**EXERCISE AIM**. All lines in the listing below that hold the string "toArray" are to be tallied, with only the total reported.

──────────

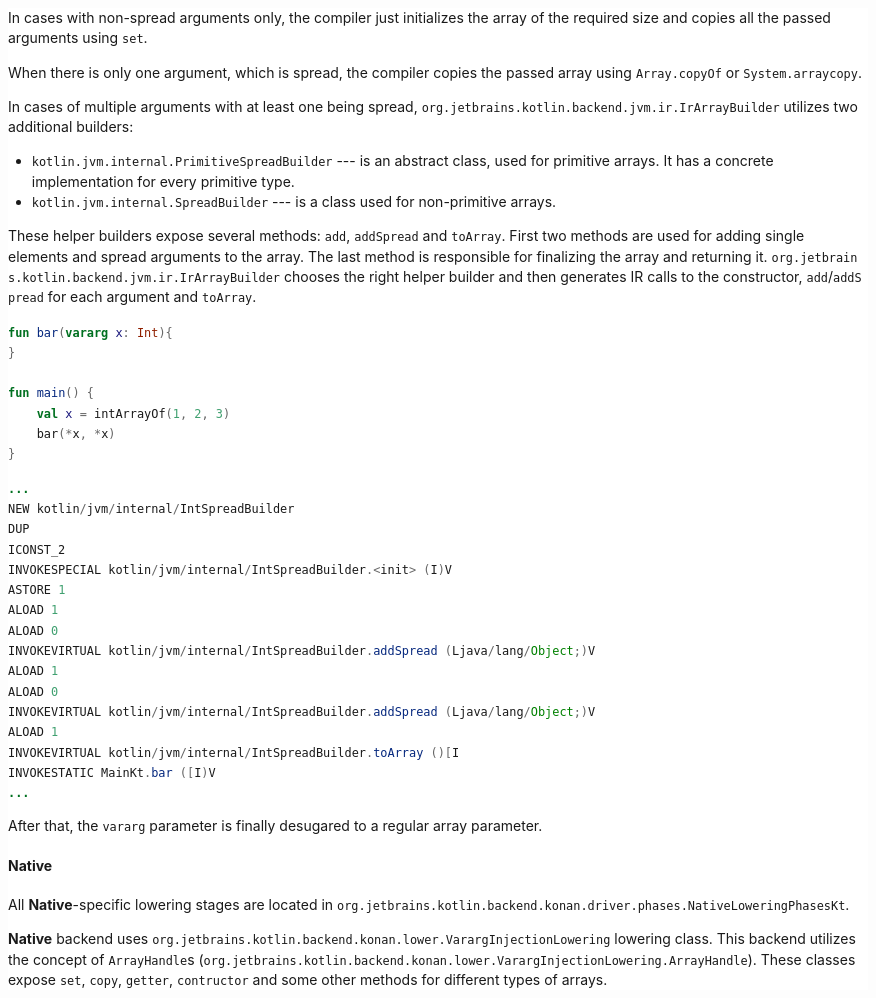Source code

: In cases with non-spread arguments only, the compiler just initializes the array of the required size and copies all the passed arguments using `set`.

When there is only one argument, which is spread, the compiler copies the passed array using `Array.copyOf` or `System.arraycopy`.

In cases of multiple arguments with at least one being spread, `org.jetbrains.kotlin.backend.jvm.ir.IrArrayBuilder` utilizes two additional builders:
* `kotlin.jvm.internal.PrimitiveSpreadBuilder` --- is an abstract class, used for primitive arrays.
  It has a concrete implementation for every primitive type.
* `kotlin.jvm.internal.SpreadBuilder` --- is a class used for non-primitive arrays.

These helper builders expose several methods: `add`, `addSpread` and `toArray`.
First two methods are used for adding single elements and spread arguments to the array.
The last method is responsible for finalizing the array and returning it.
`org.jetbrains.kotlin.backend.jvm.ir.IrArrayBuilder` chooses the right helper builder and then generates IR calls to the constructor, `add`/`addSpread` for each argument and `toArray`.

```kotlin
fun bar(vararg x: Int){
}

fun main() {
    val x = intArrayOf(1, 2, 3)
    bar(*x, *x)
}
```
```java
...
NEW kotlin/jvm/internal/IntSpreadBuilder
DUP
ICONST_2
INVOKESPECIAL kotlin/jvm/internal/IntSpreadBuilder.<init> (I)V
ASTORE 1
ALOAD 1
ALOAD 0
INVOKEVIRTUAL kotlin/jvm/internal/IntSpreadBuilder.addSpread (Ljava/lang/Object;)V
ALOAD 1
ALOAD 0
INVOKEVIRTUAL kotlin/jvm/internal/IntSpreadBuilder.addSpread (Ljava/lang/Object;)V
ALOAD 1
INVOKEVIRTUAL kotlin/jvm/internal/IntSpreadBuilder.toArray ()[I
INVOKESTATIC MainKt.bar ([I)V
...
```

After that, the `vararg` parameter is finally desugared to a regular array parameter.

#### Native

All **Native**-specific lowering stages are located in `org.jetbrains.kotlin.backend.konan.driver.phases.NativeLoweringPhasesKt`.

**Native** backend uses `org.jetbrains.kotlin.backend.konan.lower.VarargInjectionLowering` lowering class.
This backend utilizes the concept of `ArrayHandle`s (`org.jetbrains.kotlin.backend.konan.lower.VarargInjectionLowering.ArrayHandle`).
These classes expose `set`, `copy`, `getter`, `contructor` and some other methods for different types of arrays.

──────────

**SOLVED EXERCISE**. 3